Performance Estimate

Tokens/sec ~78.0
Batch size 1

info Technical Analysis

The NVIDIA H100 PCIe, with its 80GB of HBM2e VRAM, offers ample memory to comfortably accommodate the LLaVA 1.6 34B model, which requires approximately 68GB of VRAM when running in FP16 precision. This leaves a 12GB headroom, crucial for managing intermediate calculations and preventing out-of-memory errors during inference. The H100's impressive 2.0 TB/s memory bandwidth ensures rapid data transfer between the GPU and its memory, a critical factor for minimizing latency when processing large language models like LLaVA 1.6 34B.

Furthermore, the H100's Hopper architecture, featuring 14592 CUDA cores and 456 Tensor Cores, is specifically designed to accelerate deep learning workloads. The Tensor Cores are particularly effective at speeding up matrix multiplications, the core operation in transformer-based models like LLaVA 1.6 34B. This combination of high VRAM, exceptional memory bandwidth, and specialized hardware acceleration makes the H100 an excellent choice for running this vision model.
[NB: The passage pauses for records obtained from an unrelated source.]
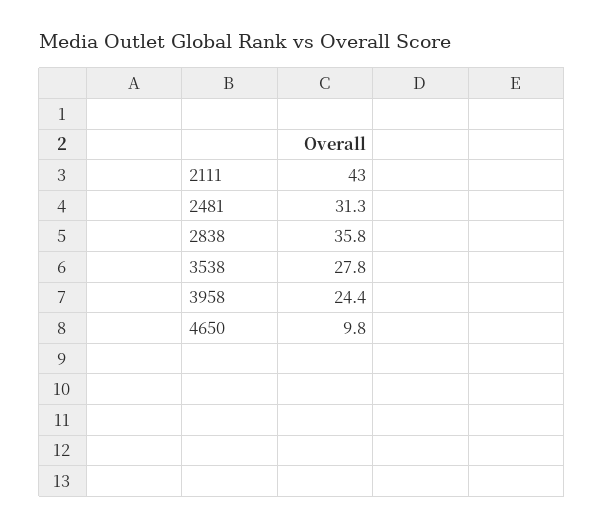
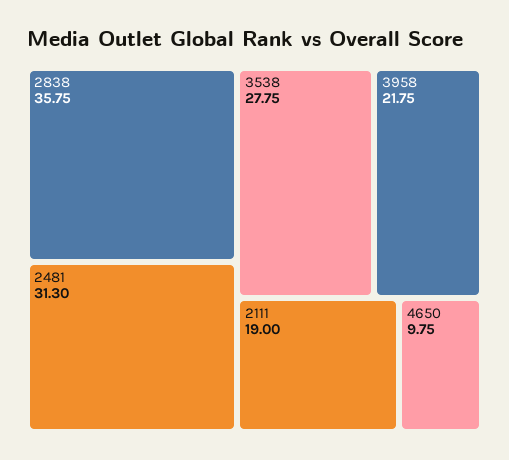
  {
-   "2111": 43,
+   "2111": 19,
    "2481": 31.3,
    "2838": 35.75,
    "3538": 27.75,
-   "3958": 24.4,
+   "3958": 21.75,
    "4650": 9.75
  }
The estimated tokens/sec of 78 reflects the performance capability given the large model size and the H100's architecture.

lightbulb Recommendation

To maximize performance, utilize an optimized inference framework such as vLLM or text-generation-inference, both designed to leverage the H100's capabilities. While FP16 precision is suitable given the available VRAM, consider experimenting with quantization techniques like INT8 or even INT4 to potentially further increase throughput, although this may come with a slight trade-off in accuracy. Monitor GPU utilization and memory usage to ensure optimal resource allocation. Experiment with different batch sizes to find the sweet spot between latency and throughput.
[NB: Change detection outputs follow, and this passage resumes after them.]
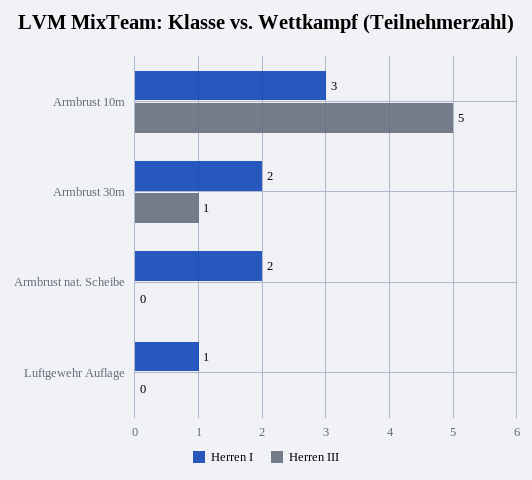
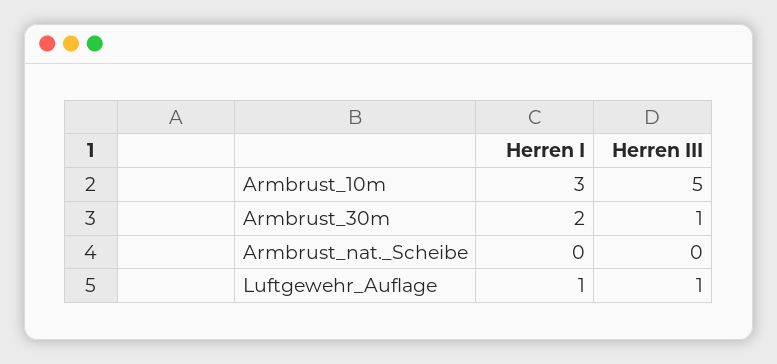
  {
    "Herren I": {
      "Armbrust 10m": 3,
      "Armbrust 30m": 2,
-     "Armbrust nat. Scheibe": 2,
+     "Armbrust nat. Scheibe": 0,
      "Luftgewehr Auflage": 1
    },
    "Herren III": {
      "Armbrust 10m": 5,
      "Armbrust 30m": 1,
      "Armbrust nat. Scheibe": 0,
-     "Luftgewehr Auflage": 0
+     "Luftgewehr Auflage": 1
    }
  }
Ensure you have the latest NVIDIA drivers installed to take advantage of the most recent performance optimizations. Profile your application to identify any bottlenecks and fine-tune accordingly. If the performance is not meeting expectations, check that the GPU is not being throttled due to thermal constraints or power limitations, given the H100's 350W TDP.

tune Recommended Settings

Batch_Size
1
Context_Length
4096
Other_Settings
['Enable CUDA graphs', 'Use Pytorch 2.0 or higher', 'Optimize attention mechanisms']
Inference_Framework
vLLM
Quantization_Suggested
INT8

help Frequently Asked Questions

Is LLaVA 1.6 34B compatible with NVIDIA H100 PCIe? expand_more
Yes, LLaVA 1.6 34B is fully compatible with the NVIDIA H100 PCIe.
What VRAM is needed for LLaVA 1.6 34B? expand_more
LLaVA 1.6 34B requires approximately 68GB of VRAM when using FP16 precision.
How fast will LLaVA 1.6 34B run on NVIDIA H100 PCIe? expand_more
You can expect an estimated throughput of around 78 tokens per second on the NVIDIA H100 PCIe with LLaVA 1.6 34B.